Faye’s vivid imagery and re-creation of the colorful characters and experiences she encountered along her journey paved the way for her to share her 5 poignant tips to cultivate a life of gratitude and joy.
- Write Your Own Story.
Are you living the story you have written for yourself, or are you living the story that others have written for you? When you think of your most fulfilling and joyful life, does it correspond to the one you are living? Or did you follow a plan that someone else has laid before you? Many people automatically live the story that others have written for them.
- Remember That Everyone Else Has a Story and You Are In It.
While you are the protagonist in your own story, remember that you are a “spear carrier in another person’s story,” says Faye. Being cognizant to our role in another person’s storyline enables us to remain connected to those around us.
Faye shared many stories of how her experiences as a flight attendant taught her that we all have our own story lines, and simultaneously we all fill roles in the stories of others. It’s important to remember the interconnections we have with one another. We are all connected, even when we feel alone. And we can decide at any time how we want to show up for others.
We must always remember, when we feel at odds with others, that it’s never between us and them. Rather, it is between ourselves and who we want to be in this world.
- Actively Create Positive Stories For Other People.
How often do you stop to share positive stories about others? Especially in today’s self-promotional, critical, and judgmental environment, it’s important to honor the beauty that others bring to this world.
Our world has become obsessed with the sport of celebrating the downfall of others. Faye shared that it takes 5 positive stories to have the same impact as 1 negative story.
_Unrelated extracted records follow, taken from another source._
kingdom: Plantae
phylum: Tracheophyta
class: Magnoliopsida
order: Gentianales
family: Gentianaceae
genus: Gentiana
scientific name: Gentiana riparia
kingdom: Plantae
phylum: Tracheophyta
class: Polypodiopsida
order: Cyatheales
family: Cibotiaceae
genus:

Sharing positivity lifts the giver, the receiver, and those that witness the kindness.
- Find Creative Ways to Express Gratitude.
Expressing gratitude is one of the most psychologically powerful ways to fight feelings of sadness, anger and depression.
In addition to using tools such as the 5-Minute Gratitude Journal, Faye suggests writing “happy letters” to yourself to read when you are sad, which remind you of the good things in your life. Positive psychology studies prove that 5 minutes of daily gratitude increases life longevity 5-10 percent.
- Smile And Be Kind. Smiling triggers feel-good chemicals in the brain, helps your heart, builds trust, strengthens your immune system, and even reduces pain by releasing pain-blocking chemicals.
Further, kindness is contagious. When you perform an act of kindness, you strengthen your immune system, the other person’s immune system, and those who witness it.
Given that Americans spend more than $200 billion annually treating mental health conditions, it’s great to know there are simple and profound ways to increase joy within our own lives and the lives of others.